Decluttering the Animatic
I started this term focusing on refining my animatic all the more to help scale back whilst maintaining flow and concept. As this is the final term to finish this project, the pressure of that was helpful in accepting changes and feeling the urgency of scaling back the film to a doable state.
I had a lot of trouble with the animatic throughout the last term and in this current process of getting it finalised. I think this has been down to nervousness about getting it right and organising my many ideas as to how to show it. Last term it had been through many iterations, but none of them quite different enough. There were sequences I had grown attached to and I spent far too long avoiding taking them out. Once we switched into term 3 however, I suddenly became a lot more open to the idea of changing all I could to be able to complete this project.
Close up shots
In the new version, I was able to show a lot more emotional connection through the use of close-ups, this was a key aspect my previous animatics were missing and it is so important in getting the correct sense of the film across as it is so defined by emotion and the internal struggle as well as the external. This will also give me the opportunity to try character animation, a thing I have always been interested in but never tried before.
Taking out Complex and Unnecessary shots
A series of complex and unnecessary shots were a few timelapse sequences that were originally placed to display the passage of time, an attempt to show the scale of the project at hand. Cutting these out removed the need to create the additional environments and the frames of the character needed for the time-lapse effect.
Experimenting with new shots
For a long time, I have been debating the best ways to show a bit more context to the situation the character is in. It had been a common thing to come up when showing the animatic to others so I experimented with displaying the urgency of this character’s plight with a classic To Do List. I added a few things that made it seem like this character had been putting this task off for a while but it had finally become time to attempt it. Along with this I also added a quick check of a watch to try and convey the stress this character had and how long he is worried about this process taking.
However, when putting this in the animatic it was a bit too much to take in all at once. Instead, it became clear that the close-ups and emotions conveyed through them could be enough to show what was needed. By having these scenes it slowed down to process, taking longer to get to the action. Simplifying this and having the urgency and turmoil this character was facing speak for itself, saying more with less, was both a more tasteful way of showing this and helped save time in production.
Scaling back on environments and planning with a shot list
Additionally, I have been able to scale back the number of environments and planning this out with the shot list has been very helpful! Assigning the environments to each different scene and detailing which other assets need creating has been important in this final animatic development. I have also assigned each shot with a number and short description which helped to discuss the sequence order with others.

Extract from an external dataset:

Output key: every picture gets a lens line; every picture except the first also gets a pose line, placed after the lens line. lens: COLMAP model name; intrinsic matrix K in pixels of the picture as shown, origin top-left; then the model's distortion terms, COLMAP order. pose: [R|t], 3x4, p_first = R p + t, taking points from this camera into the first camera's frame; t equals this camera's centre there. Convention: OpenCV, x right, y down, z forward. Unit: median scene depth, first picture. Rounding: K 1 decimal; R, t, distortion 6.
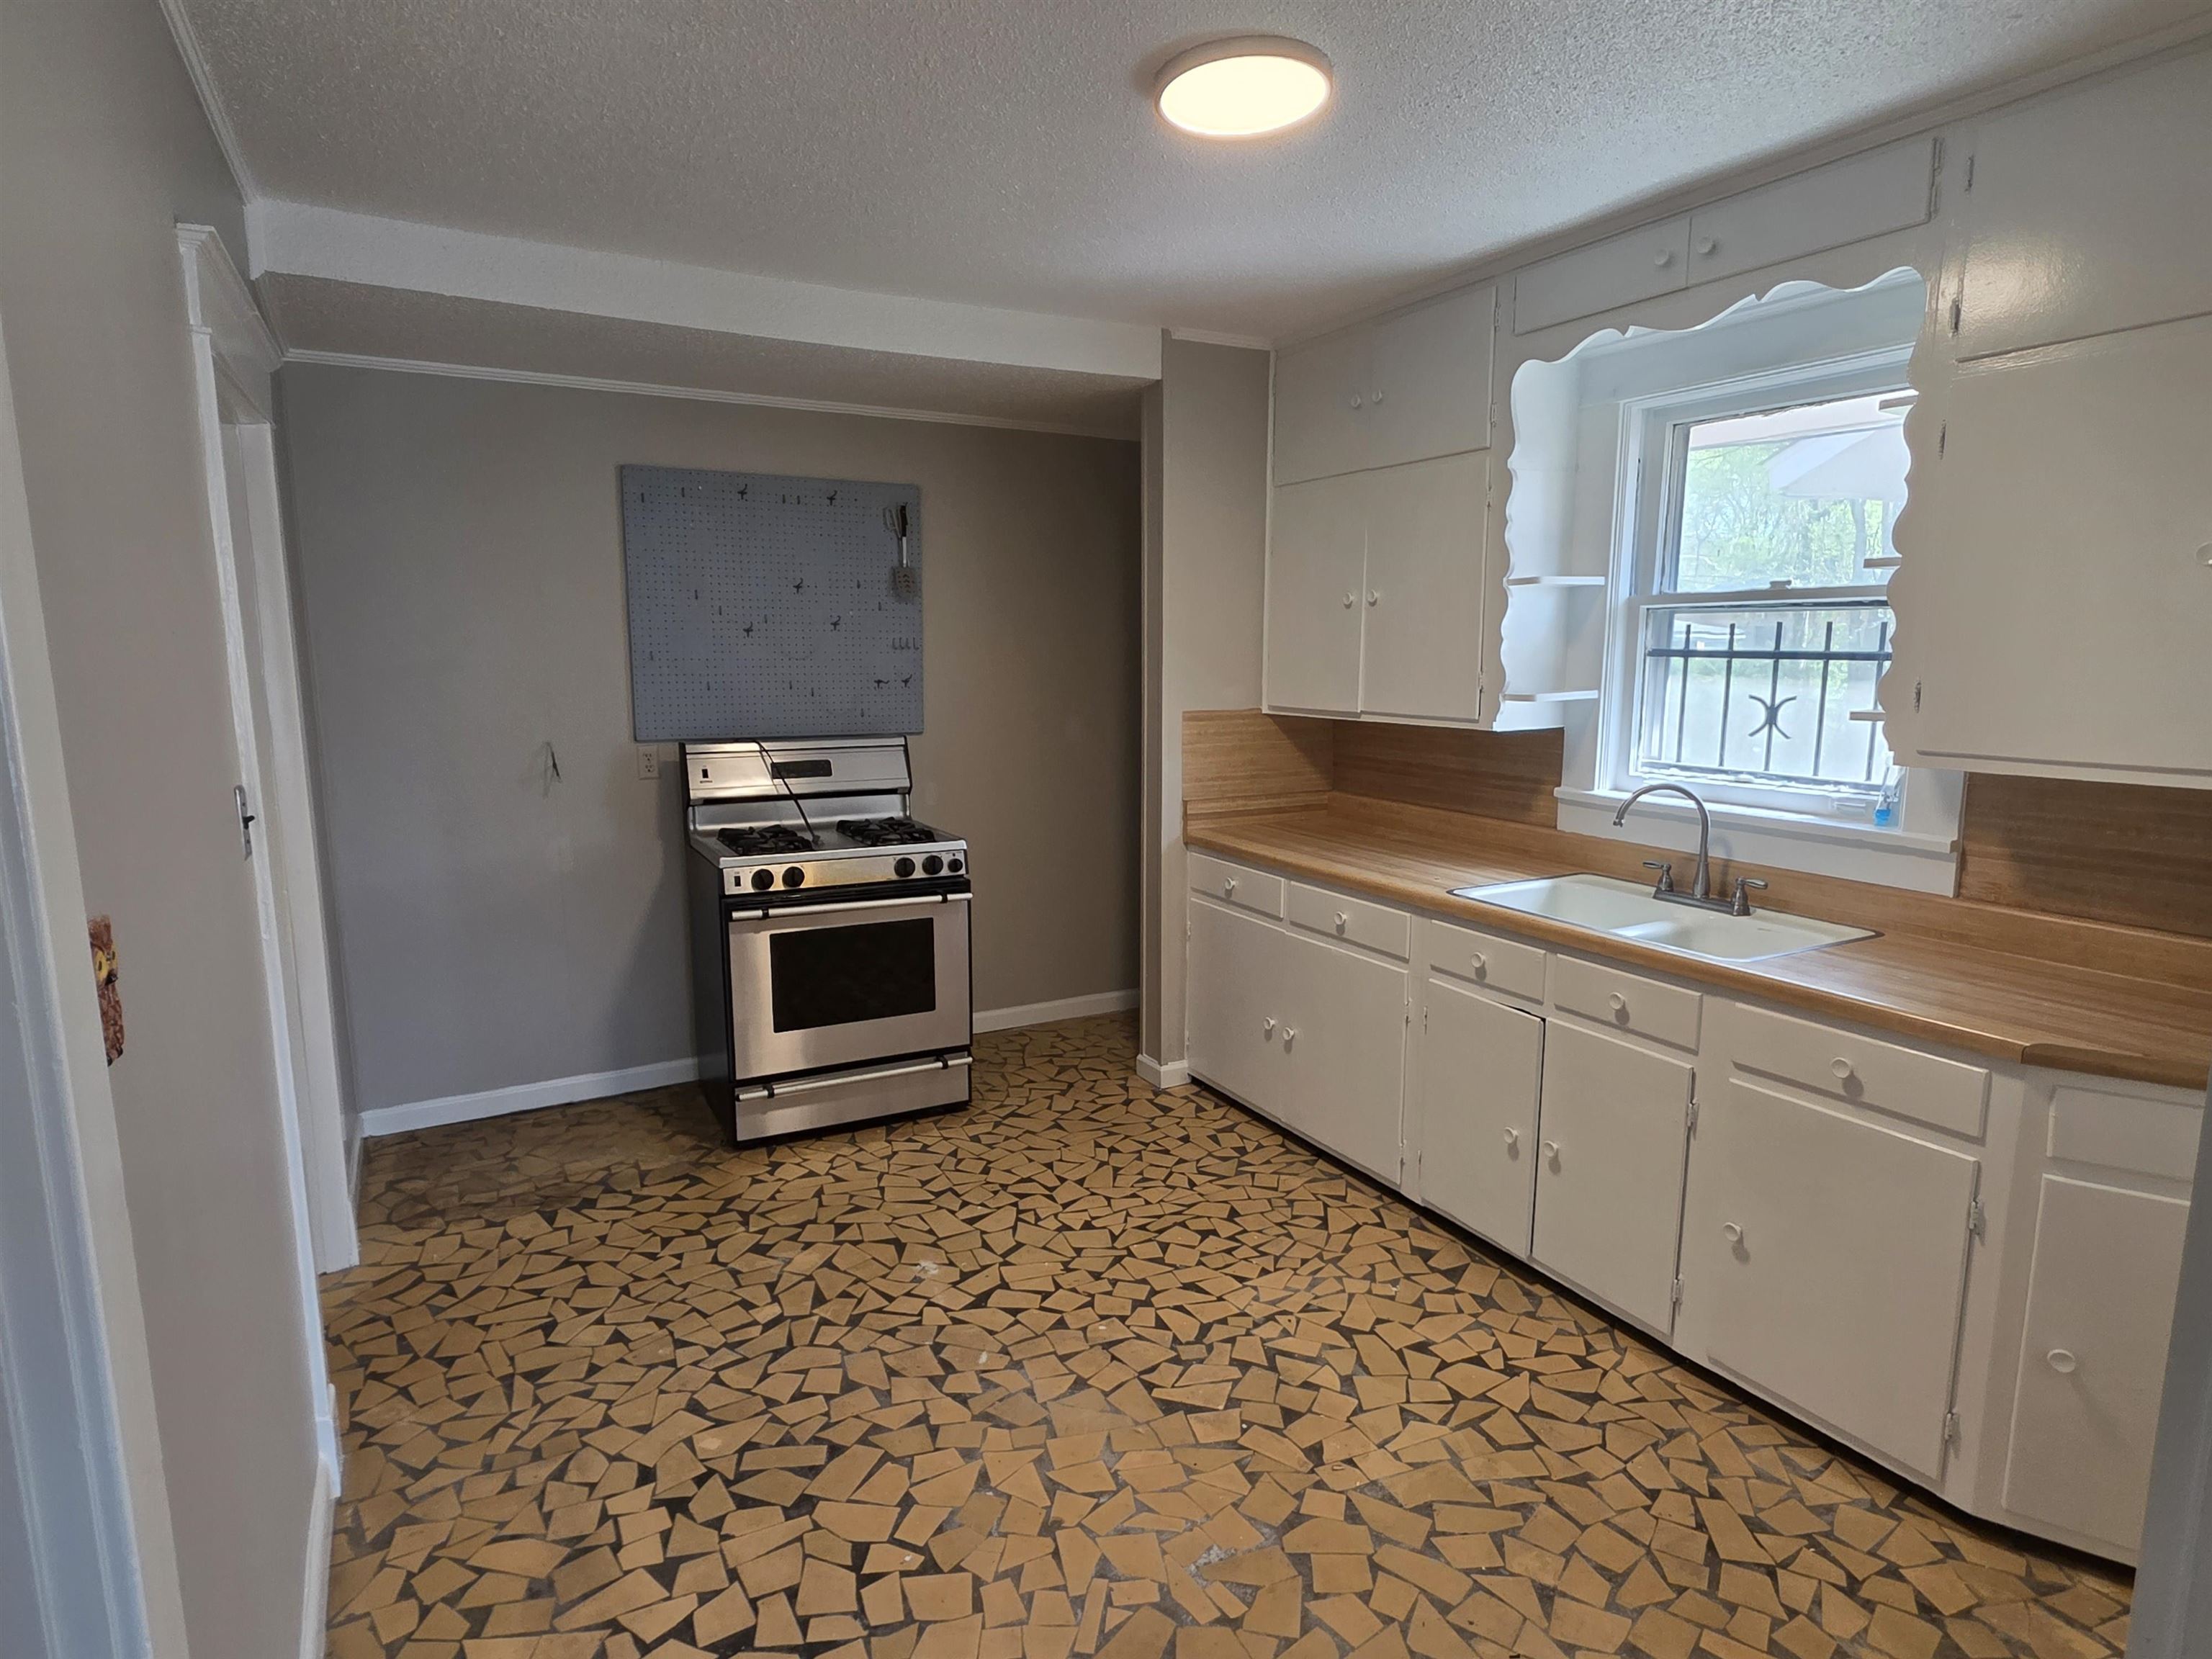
lens RADIAL K [[1210.4, 0, 1118.9], [0, 1210.4, 836.2], [0, 0, 1]] dist [0.005561, -0.003093]
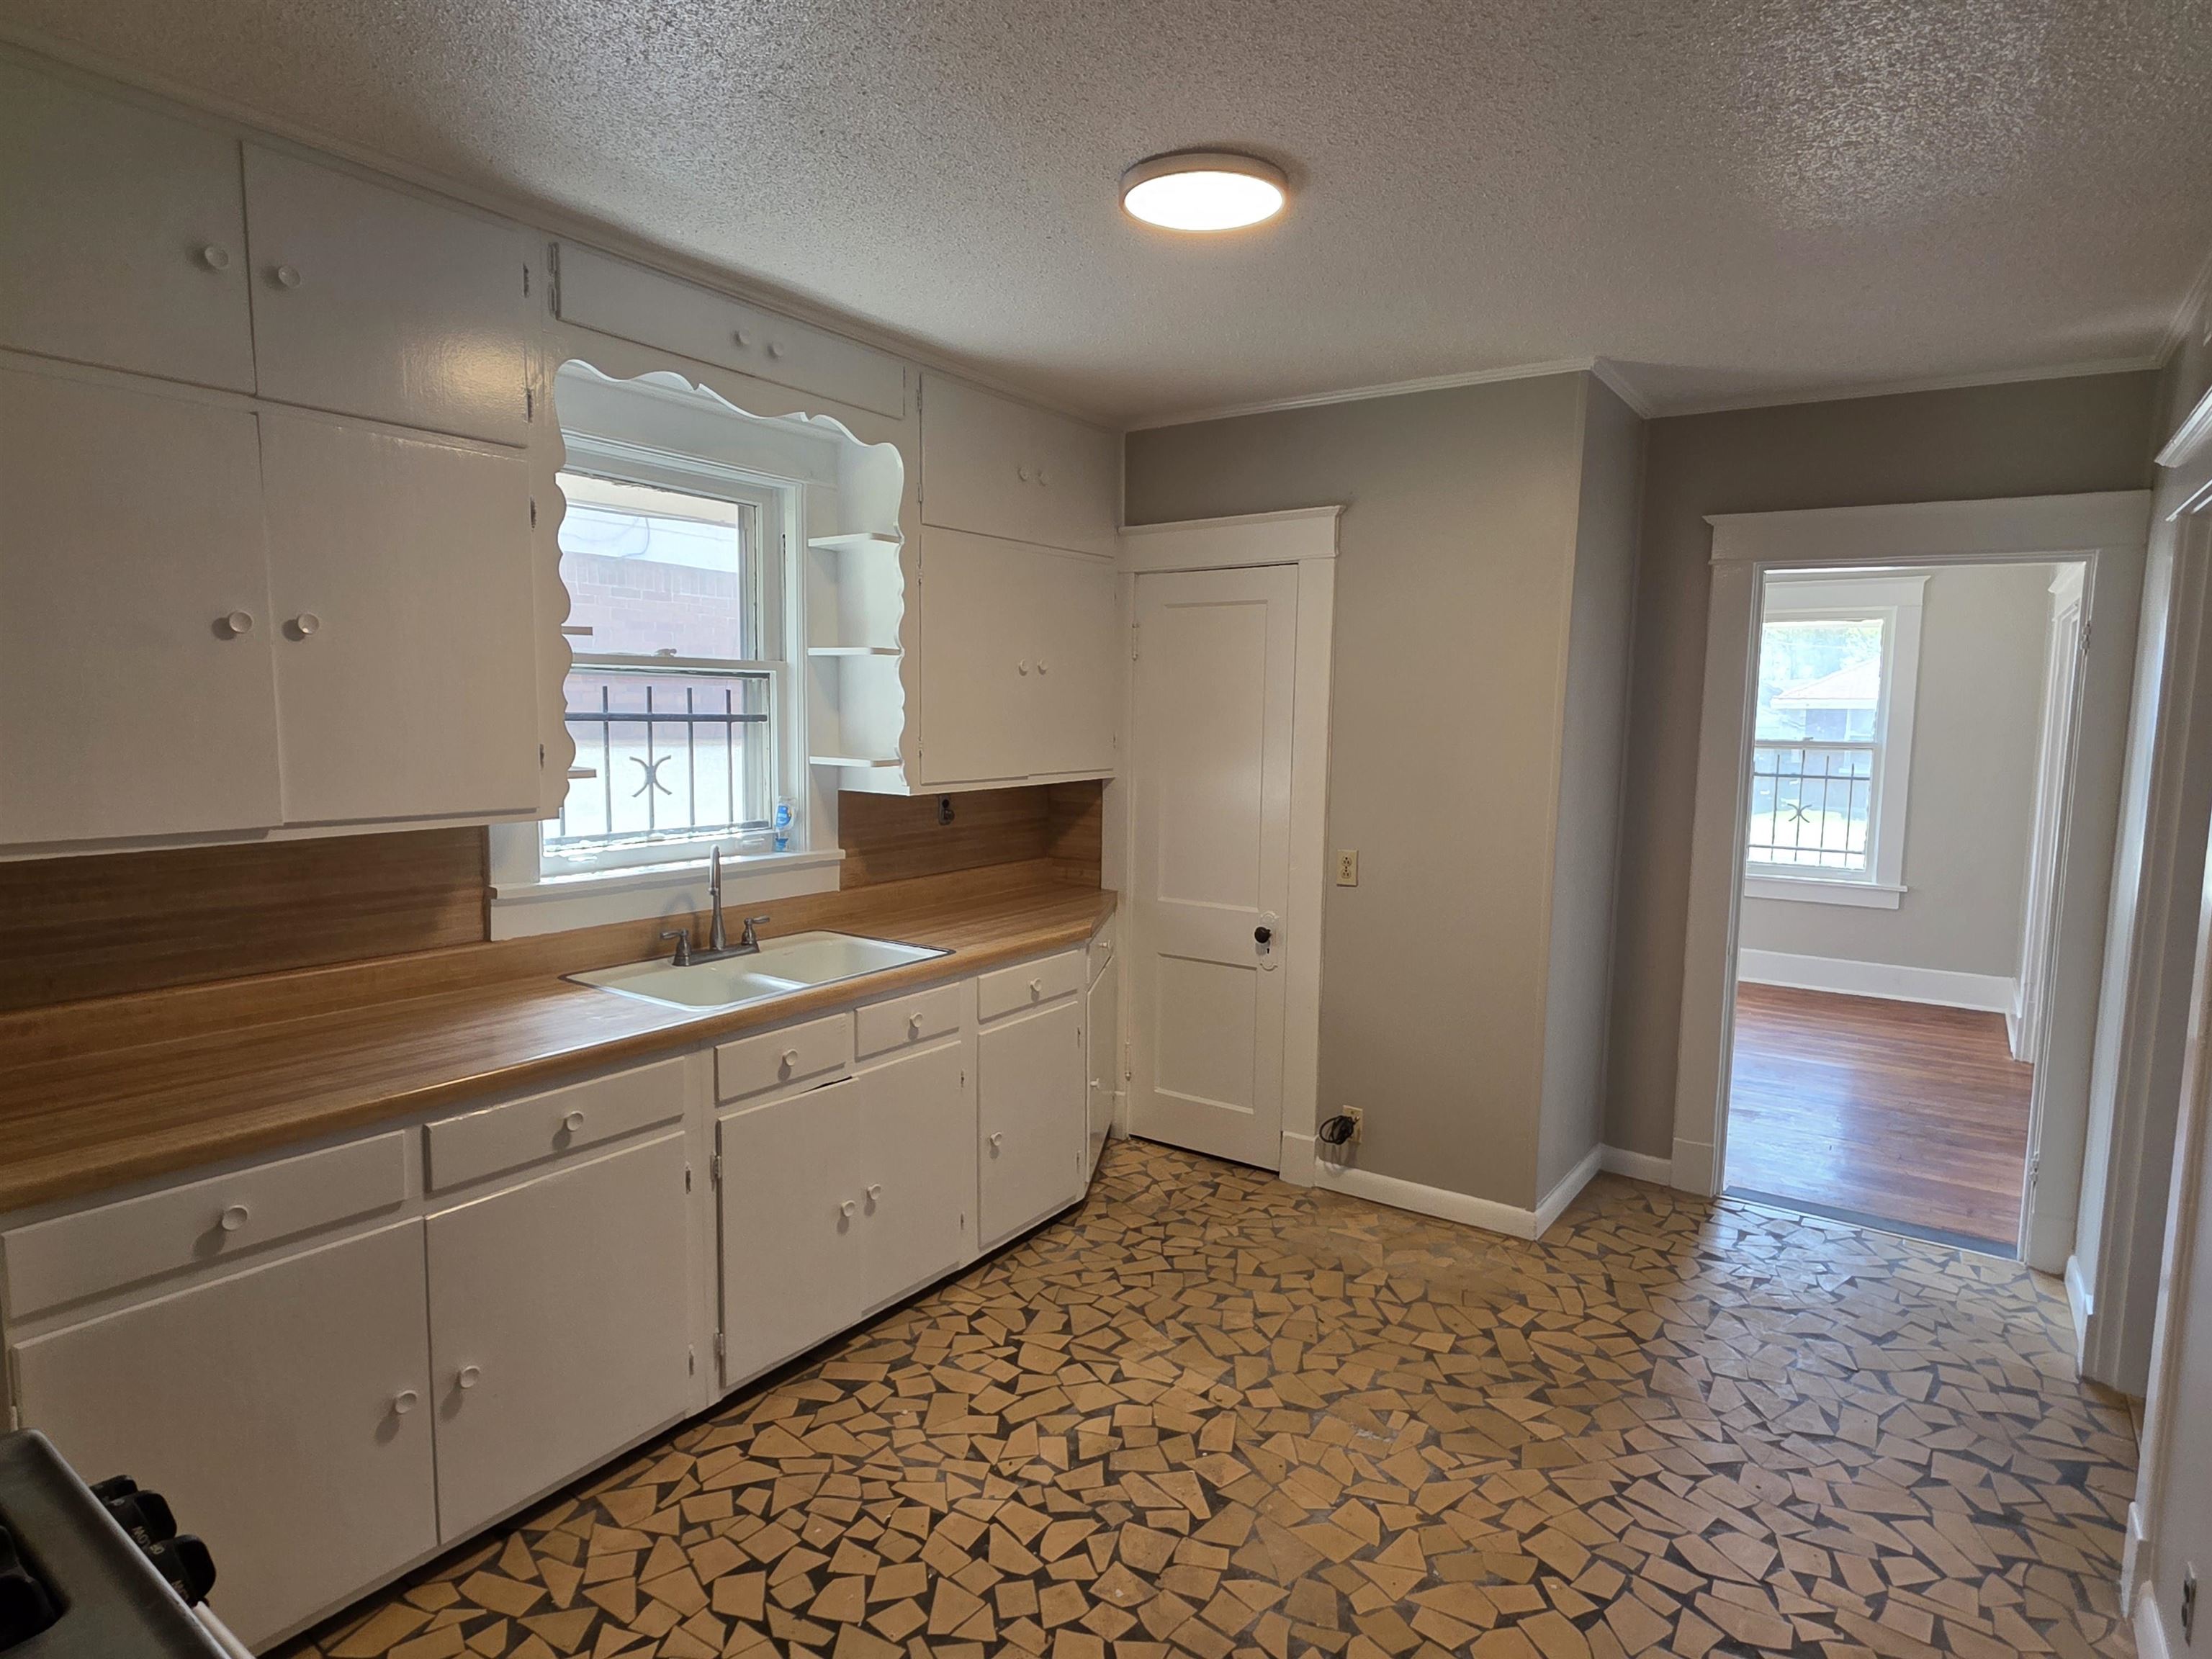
lens RADIAL K [[1210.4, 0, 1118.9], [0, 1210.4, 836.2], [0, 0, 1]] dist [0.005561, -0.003093]
pose [[-0.440449, -0.102273, 0.891933, -0.654897], [0.126286, 0.976554, 0.174338, -0.202652], [-0.888851, 0.189426, -0.417207, 1.228513]]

The edits I have made, particularly to take out scenes and focus more on close-ups and the story’s conclusion, have really helped the film flow so much better. For a long time, the story had multiple dips in the flow. This was to try and display the ebbs and flows of gaining and losing motivation in a project, but it was ultimately trying to add too much into such a short space of time. By having one dip, a singular ‘point of no return’, it allows for that one moment to mean so much more and for the imagery of this nightmare moment to be pushed a little more radically, therefore making the payoff all the more satisfying.